A faithful transcription is wanted of the lines from the top of the material through the line that holds "of benign human", both ends included, leaving out the pictures.

◆ **EXERCISE DATA**
§

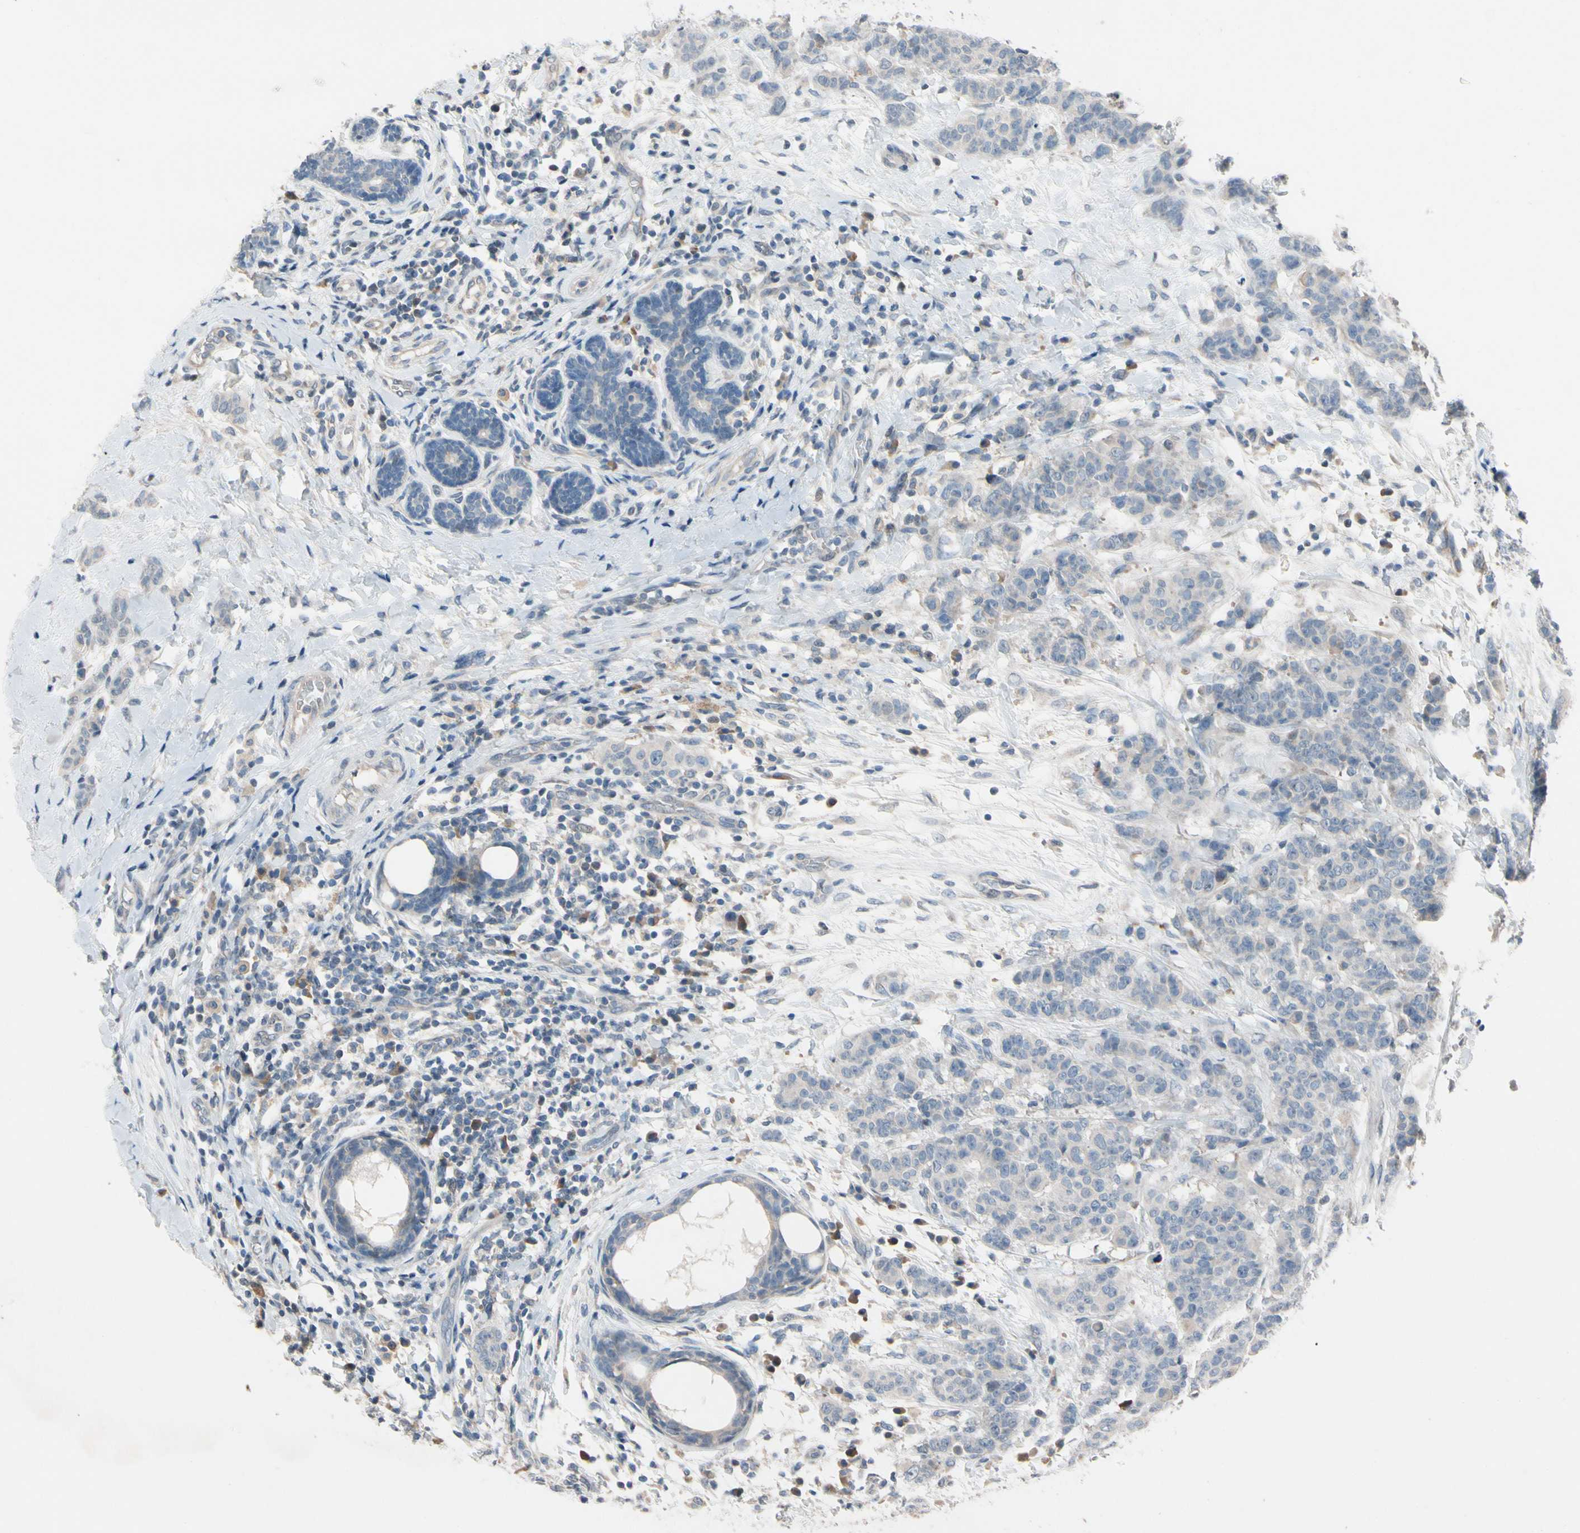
{"staining": {"intensity": "negative", "quantity": "none", "location": "none"}, "tissue": "breast cancer", "cell_type": "Tumor cells", "image_type": "cancer", "snomed": [{"axis": "morphology", "description": "Duct carcinoma"}, {"axis": "topography", "description": "Breast"}], "caption": "A high-resolution histopathology image shows immunohistochemistry (IHC) staining of intraductal carcinoma (breast), which shows no significant expression in tumor cells.", "gene": "PIP5K1B", "patient": {"sex": "female", "age": 40}}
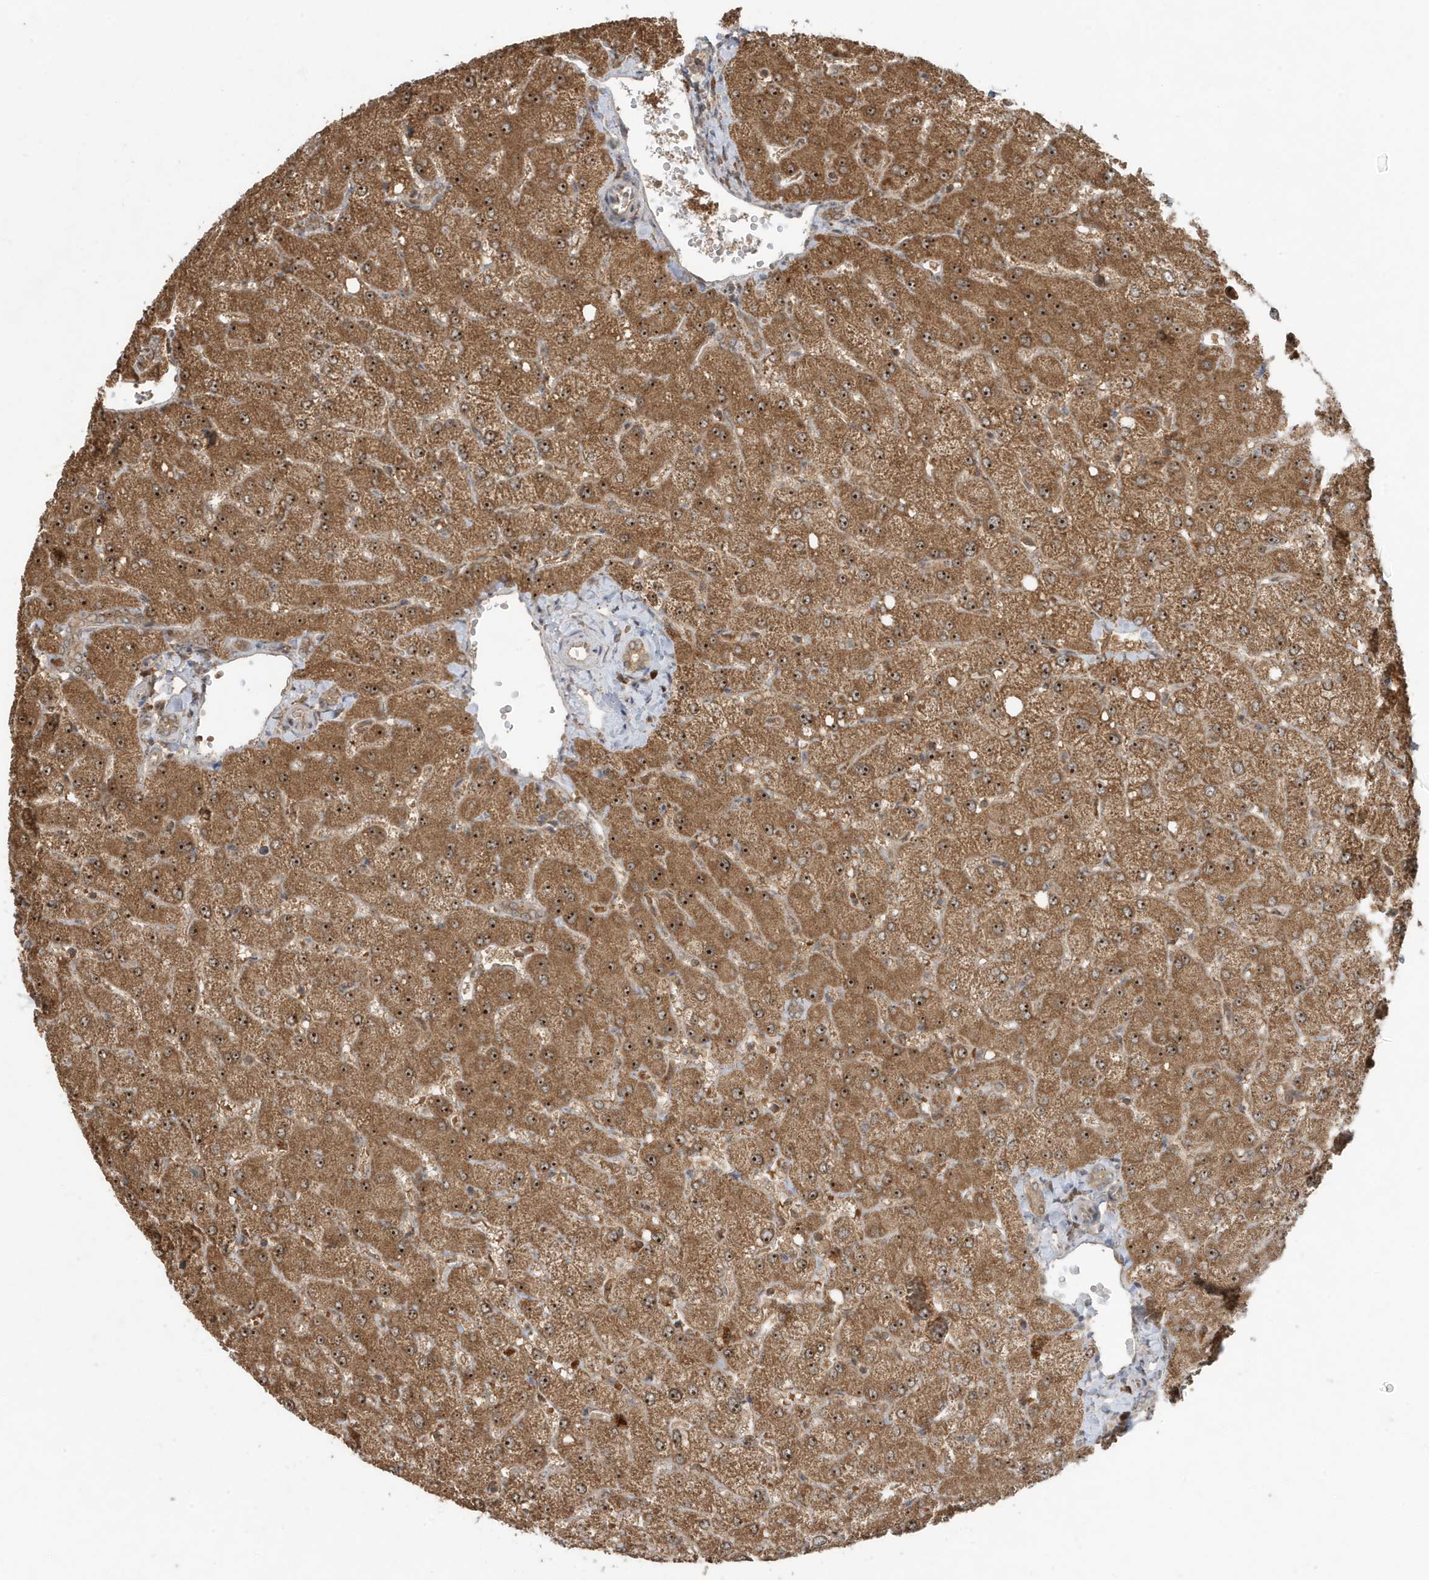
{"staining": {"intensity": "weak", "quantity": ">75%", "location": "cytoplasmic/membranous"}, "tissue": "liver", "cell_type": "Cholangiocytes", "image_type": "normal", "snomed": [{"axis": "morphology", "description": "Normal tissue, NOS"}, {"axis": "topography", "description": "Liver"}], "caption": "Immunohistochemistry of benign human liver exhibits low levels of weak cytoplasmic/membranous positivity in approximately >75% of cholangiocytes.", "gene": "ABCB9", "patient": {"sex": "female", "age": 54}}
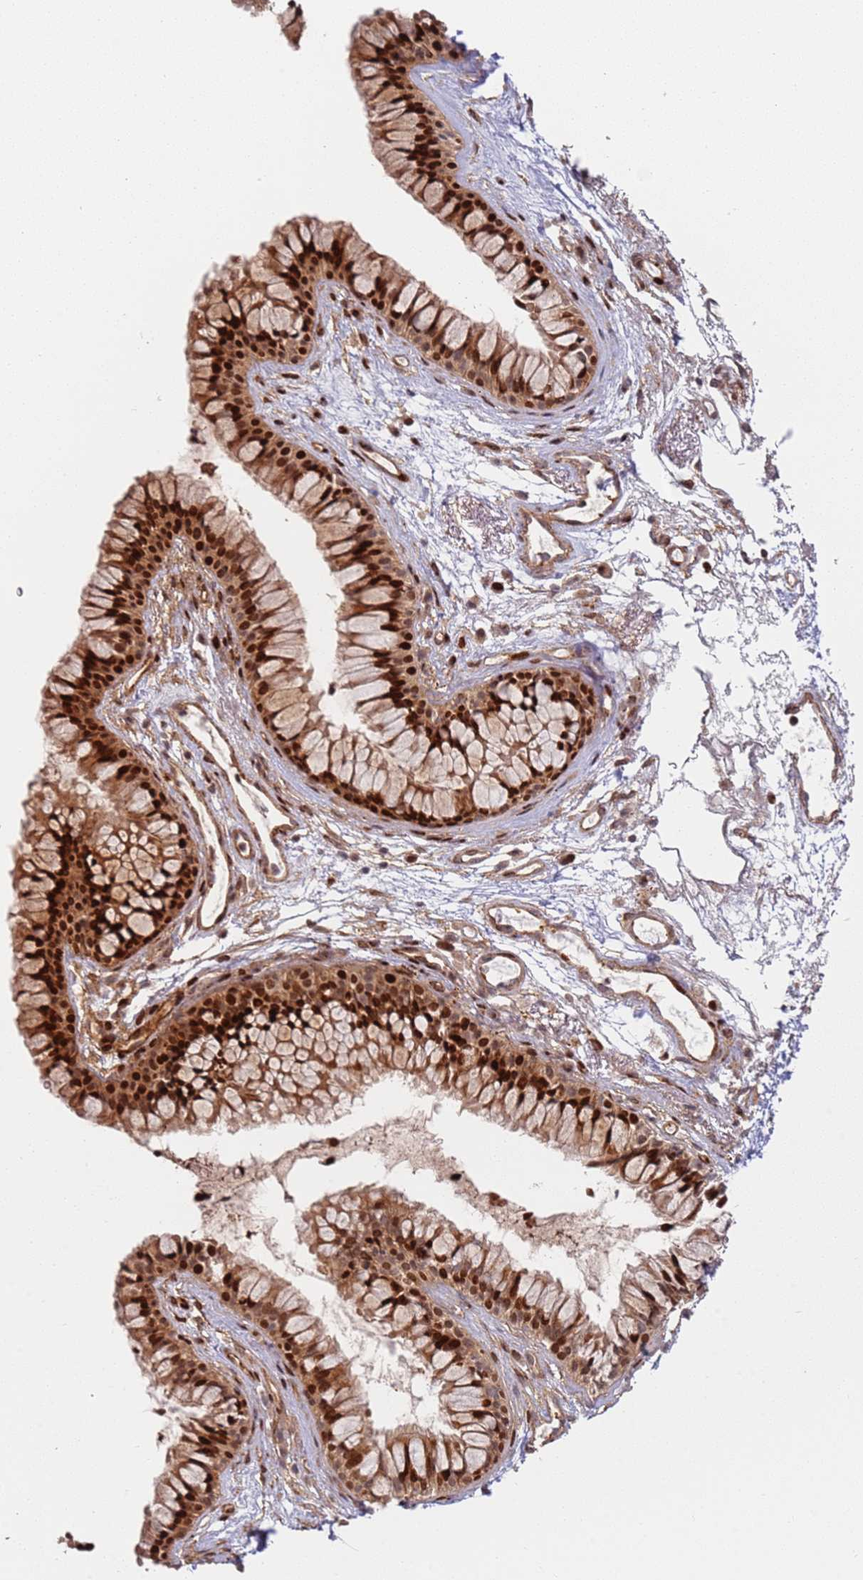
{"staining": {"intensity": "strong", "quantity": ">75%", "location": "cytoplasmic/membranous,nuclear"}, "tissue": "nasopharynx", "cell_type": "Respiratory epithelial cells", "image_type": "normal", "snomed": [{"axis": "morphology", "description": "Normal tissue, NOS"}, {"axis": "topography", "description": "Nasopharynx"}], "caption": "The histopathology image reveals immunohistochemical staining of normal nasopharynx. There is strong cytoplasmic/membranous,nuclear staining is identified in approximately >75% of respiratory epithelial cells. Nuclei are stained in blue.", "gene": "TMEM233", "patient": {"sex": "male", "age": 82}}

§

◆ **RESPONSE AREA**
{"staining": {"intensity": "negative", "quantity": "none", "location": "none"}, "tissue": "breast cancer", "cell_type": "Tumor cells", "image_type": "cancer", "snomed": [{"axis": "morphology", "description": "Duct carcinoma"}, {"axis": "topography", "description": "Breast"}], "caption": "A high-resolution histopathology image shows immunohistochemistry (IHC) staining of intraductal carcinoma (breast), which shows no significant expression in tumor cells.", "gene": "PIP5K1B", "patient": {"sex": "female", "age": 40}}
{"staining": {"intensity": "weak", "quantity": ">75%", "location": "cytoplasmic/membranous"}, "tissue": "liver", "cell_type": "Cholangiocytes", "image_type": "normal", "snomed": [{"axis": "morphology", "description": "Normal tissue, NOS"}, {"axis": "topography", "description": "Liver"}], "caption": "Immunohistochemistry of benign human liver exhibits low levels of weak cytoplasmic/membranous positivity in approximately >75% of cholangiocytes.", "gene": "ABCB9", "patient": {"sex": "female", "age": 54}}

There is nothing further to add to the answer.